No pudo contestar el muchacho pues en ese momento aquel de quien hablaban irrumpió en la habitación no sin cierta brusquedad. Se mostró aliviado en cuanto comprobó la integridad de Isabel y el muchacho y sus palabras lo revelaron con claridad.
- Gracias a Dios los encuentro con bien. Tu mensaje no fue muy tranquilizador o si lo fue no lo transmitieron como tal. Sea bienvenida, Isabel, aunque las circunstancias no sean muy halagüeñas.
- Le agradezco su interés, don Marcelino. Yo no sé muy bien cómo interpretar todo esto. Ignoro si usted sabe lo que...
- Lo sé, lo sabemos, diría mejor. Y lo comprendemos. Ignorábamos que estuviera usted en Madrid, pero en cuanto su marido nos lo comunicó...
- ¿ Mi marido? ¡Oh, Dios mío! ¿El sabe...? ¡Gracias a Dios...!- fue tal la emoción que sintió Isabel que sus ojos se llenaron de lágrimas y éstas se derramaron por sus mejillas. Respetaron sus sentimientos los dos hombres y cuando volvió a ser dueña de sí, don Marcelino dijo:
- Puedo imaginar la angustia y preocupación de su esposo, pero en cuanto ha estado de su mano, ha puesto remedio según sus posibilidades – asintió la mujer, agradecida por aquellas palabras.
- Nos ha encomendado su cuidado y protección y honraremos su entrega a la causa como corresponde. Así pues, Isabel, se viene con nosotros a tener mejor acomodo y seguridad, o eso procuraremos con todos nuestros medios.
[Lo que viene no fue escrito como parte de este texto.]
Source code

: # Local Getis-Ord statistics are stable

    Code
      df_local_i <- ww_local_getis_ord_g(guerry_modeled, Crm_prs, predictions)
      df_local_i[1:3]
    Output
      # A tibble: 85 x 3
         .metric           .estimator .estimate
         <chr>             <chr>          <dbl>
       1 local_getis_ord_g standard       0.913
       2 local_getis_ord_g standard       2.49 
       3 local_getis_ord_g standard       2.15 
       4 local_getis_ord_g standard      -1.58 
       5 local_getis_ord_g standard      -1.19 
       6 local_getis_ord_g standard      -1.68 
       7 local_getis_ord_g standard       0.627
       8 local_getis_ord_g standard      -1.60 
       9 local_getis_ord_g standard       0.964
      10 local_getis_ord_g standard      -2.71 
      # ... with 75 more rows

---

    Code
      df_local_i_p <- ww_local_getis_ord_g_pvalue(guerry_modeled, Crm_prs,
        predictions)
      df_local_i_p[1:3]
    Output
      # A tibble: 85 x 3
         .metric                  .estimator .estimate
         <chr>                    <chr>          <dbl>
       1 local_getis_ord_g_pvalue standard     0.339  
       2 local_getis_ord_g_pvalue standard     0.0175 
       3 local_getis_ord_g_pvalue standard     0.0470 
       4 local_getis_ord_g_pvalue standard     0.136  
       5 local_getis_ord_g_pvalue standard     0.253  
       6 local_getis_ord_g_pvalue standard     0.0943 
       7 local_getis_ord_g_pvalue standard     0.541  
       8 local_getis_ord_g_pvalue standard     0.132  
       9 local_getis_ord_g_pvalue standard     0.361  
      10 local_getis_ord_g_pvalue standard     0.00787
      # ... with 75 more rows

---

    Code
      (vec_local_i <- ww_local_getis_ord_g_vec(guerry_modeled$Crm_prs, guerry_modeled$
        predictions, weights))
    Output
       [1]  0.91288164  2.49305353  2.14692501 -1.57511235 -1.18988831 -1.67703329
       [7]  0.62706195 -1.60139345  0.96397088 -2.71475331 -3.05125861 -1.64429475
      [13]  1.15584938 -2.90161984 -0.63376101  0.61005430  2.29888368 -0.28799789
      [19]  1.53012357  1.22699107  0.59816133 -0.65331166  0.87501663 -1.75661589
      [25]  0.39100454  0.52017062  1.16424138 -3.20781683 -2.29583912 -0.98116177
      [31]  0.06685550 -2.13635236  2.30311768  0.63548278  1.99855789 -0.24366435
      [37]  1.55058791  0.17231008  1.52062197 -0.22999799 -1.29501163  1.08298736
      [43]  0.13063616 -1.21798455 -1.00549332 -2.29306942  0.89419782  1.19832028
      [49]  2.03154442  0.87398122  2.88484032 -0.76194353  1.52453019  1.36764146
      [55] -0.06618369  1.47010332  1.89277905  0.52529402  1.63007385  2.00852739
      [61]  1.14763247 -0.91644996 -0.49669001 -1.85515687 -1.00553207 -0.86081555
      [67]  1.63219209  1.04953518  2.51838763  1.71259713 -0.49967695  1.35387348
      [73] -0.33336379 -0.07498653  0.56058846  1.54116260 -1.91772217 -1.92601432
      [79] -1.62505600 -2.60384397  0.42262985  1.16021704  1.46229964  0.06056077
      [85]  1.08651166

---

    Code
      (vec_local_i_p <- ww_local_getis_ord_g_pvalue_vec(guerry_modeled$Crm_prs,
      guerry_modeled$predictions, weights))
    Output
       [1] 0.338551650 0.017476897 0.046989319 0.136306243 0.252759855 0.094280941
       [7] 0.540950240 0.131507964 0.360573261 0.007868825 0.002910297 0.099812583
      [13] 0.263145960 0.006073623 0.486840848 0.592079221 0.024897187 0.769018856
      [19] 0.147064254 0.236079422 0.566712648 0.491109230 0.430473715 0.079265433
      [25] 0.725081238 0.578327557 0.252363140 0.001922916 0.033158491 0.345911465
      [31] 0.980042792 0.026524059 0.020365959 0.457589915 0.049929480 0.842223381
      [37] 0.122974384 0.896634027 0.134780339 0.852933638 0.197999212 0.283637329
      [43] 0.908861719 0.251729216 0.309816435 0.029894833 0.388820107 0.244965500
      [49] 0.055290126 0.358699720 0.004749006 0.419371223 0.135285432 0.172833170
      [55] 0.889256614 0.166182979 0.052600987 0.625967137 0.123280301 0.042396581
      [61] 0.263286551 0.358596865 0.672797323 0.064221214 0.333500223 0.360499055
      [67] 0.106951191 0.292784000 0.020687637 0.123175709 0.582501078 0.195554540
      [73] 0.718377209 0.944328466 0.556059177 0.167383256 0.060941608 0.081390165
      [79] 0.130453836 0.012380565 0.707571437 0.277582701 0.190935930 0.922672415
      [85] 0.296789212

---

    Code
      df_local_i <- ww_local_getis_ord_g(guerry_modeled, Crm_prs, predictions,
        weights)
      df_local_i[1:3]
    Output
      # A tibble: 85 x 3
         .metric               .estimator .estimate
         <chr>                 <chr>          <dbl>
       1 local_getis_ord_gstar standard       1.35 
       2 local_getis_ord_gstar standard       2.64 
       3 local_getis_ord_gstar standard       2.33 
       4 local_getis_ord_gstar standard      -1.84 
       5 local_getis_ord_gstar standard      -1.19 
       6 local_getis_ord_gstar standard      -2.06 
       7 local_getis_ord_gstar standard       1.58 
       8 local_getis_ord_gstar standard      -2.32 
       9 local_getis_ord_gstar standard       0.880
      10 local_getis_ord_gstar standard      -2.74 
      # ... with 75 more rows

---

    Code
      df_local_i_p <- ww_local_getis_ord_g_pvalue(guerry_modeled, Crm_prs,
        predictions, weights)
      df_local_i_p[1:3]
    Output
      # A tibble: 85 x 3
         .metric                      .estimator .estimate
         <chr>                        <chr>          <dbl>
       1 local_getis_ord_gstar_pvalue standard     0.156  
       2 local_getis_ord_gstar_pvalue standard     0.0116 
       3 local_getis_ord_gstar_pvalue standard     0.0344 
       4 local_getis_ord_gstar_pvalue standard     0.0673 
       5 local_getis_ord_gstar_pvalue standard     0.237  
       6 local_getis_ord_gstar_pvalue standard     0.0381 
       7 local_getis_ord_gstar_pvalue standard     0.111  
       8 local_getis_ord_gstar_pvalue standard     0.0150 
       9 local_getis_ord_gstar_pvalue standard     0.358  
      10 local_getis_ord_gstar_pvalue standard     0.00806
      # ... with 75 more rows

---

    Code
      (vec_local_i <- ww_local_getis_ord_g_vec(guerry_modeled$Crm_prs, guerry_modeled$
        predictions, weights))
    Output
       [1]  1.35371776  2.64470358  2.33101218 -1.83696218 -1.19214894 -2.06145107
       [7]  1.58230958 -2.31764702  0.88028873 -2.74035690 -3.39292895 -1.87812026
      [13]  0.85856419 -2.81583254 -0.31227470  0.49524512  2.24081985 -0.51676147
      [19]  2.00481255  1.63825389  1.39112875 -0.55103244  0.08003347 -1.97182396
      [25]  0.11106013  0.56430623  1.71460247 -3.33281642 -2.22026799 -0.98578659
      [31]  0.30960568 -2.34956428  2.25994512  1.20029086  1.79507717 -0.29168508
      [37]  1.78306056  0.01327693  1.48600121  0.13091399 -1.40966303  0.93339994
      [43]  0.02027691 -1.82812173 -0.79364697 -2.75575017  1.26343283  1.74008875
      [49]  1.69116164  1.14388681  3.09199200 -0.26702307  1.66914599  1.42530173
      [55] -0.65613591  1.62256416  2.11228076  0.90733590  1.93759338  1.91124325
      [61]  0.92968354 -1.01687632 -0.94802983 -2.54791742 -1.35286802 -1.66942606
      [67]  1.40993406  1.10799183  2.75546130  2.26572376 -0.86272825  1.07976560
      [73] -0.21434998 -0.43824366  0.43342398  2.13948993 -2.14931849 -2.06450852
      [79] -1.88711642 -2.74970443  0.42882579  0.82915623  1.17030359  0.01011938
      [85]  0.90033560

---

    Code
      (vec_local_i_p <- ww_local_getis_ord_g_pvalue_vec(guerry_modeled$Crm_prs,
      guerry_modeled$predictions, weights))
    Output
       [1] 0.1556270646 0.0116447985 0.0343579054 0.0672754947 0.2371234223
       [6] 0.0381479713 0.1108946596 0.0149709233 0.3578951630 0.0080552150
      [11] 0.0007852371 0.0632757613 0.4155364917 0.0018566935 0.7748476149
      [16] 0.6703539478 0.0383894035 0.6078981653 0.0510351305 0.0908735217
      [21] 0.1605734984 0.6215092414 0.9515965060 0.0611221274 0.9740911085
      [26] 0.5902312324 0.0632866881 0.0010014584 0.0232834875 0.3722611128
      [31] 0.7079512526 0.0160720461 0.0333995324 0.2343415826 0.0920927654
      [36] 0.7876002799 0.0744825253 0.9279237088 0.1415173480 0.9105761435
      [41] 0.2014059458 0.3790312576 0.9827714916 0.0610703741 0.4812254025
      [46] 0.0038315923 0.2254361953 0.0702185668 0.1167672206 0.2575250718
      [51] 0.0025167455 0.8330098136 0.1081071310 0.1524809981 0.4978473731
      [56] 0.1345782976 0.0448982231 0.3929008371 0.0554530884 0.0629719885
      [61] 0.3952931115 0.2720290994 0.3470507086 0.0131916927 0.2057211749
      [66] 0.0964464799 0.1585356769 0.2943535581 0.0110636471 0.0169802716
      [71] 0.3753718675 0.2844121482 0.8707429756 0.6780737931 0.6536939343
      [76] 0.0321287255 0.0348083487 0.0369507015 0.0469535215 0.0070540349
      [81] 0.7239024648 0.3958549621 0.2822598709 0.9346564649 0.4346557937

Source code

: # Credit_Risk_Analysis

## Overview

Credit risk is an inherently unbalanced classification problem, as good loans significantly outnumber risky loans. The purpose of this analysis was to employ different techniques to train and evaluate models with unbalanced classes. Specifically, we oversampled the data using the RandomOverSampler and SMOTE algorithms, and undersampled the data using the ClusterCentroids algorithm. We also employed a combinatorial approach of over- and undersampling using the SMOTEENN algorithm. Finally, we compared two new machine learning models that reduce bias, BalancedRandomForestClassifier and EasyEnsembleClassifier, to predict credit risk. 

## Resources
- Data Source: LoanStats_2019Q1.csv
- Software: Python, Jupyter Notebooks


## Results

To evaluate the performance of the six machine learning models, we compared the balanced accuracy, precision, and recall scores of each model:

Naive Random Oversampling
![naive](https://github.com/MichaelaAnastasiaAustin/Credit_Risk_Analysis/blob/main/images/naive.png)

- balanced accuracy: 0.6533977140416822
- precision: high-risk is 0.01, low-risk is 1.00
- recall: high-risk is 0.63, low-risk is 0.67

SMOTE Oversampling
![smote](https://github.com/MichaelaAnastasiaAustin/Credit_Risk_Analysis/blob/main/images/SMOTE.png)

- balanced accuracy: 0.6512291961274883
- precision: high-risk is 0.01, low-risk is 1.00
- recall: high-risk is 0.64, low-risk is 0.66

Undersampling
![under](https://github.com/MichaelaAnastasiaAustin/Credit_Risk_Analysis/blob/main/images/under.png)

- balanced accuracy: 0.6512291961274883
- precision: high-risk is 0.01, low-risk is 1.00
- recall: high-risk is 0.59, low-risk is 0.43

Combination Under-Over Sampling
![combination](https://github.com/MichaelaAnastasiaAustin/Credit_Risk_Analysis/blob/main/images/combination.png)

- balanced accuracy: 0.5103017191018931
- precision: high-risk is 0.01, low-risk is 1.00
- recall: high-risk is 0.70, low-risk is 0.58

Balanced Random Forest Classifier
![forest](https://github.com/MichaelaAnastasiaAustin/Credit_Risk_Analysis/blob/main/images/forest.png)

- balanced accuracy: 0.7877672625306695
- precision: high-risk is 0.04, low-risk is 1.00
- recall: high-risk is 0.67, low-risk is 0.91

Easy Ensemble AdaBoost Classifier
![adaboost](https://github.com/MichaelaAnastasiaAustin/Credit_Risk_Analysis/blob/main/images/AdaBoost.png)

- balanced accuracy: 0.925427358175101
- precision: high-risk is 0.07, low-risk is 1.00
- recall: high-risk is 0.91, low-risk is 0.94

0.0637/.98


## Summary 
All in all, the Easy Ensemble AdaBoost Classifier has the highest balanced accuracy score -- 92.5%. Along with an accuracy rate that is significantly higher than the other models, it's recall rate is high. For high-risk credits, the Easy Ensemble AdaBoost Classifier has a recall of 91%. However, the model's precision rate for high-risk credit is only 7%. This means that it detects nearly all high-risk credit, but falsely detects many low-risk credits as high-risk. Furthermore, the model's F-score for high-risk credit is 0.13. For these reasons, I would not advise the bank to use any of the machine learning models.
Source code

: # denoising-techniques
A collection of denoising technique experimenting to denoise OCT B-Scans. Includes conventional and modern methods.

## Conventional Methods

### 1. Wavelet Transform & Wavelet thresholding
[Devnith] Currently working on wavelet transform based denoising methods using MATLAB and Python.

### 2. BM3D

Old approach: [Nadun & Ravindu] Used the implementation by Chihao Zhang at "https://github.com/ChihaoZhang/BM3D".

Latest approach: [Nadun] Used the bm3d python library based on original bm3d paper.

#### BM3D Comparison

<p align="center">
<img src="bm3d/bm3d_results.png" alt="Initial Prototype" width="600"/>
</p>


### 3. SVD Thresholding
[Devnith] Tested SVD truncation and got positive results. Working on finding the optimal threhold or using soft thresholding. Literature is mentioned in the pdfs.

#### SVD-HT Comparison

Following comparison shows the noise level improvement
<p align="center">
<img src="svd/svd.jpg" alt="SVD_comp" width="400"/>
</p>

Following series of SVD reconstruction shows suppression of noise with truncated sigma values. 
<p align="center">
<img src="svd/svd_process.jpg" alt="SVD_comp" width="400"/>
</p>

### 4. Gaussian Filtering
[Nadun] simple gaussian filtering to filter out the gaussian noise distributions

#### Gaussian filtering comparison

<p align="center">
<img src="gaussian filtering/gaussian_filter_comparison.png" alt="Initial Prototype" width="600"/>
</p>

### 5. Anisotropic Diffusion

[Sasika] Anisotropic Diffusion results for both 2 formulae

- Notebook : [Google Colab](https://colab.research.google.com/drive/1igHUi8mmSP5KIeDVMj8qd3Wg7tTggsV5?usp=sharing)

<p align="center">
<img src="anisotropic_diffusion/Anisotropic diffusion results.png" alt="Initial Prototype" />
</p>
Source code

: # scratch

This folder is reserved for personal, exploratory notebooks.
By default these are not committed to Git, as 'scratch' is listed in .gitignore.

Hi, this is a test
- Sea, Marcelino... Pero pienso en la familia que me ha protegido hasta ahora...
- No se inquiete, Isabel, se obrará como es debido en todos los sentidos. Deje que nos ocupemos de ello, y usted descanse en nosotros, que bastante ha padecido hasta ahora.
De nuevo la emoción embargo a la mujer y de nuevo sus lágrimas afloraron a sus ojos, pero en esta ocasión logró contenerse; si había llegado hasta allí no iba a caer ahora en debilidades.
- Vamos pues, caballeros, a ambos me encomiendo.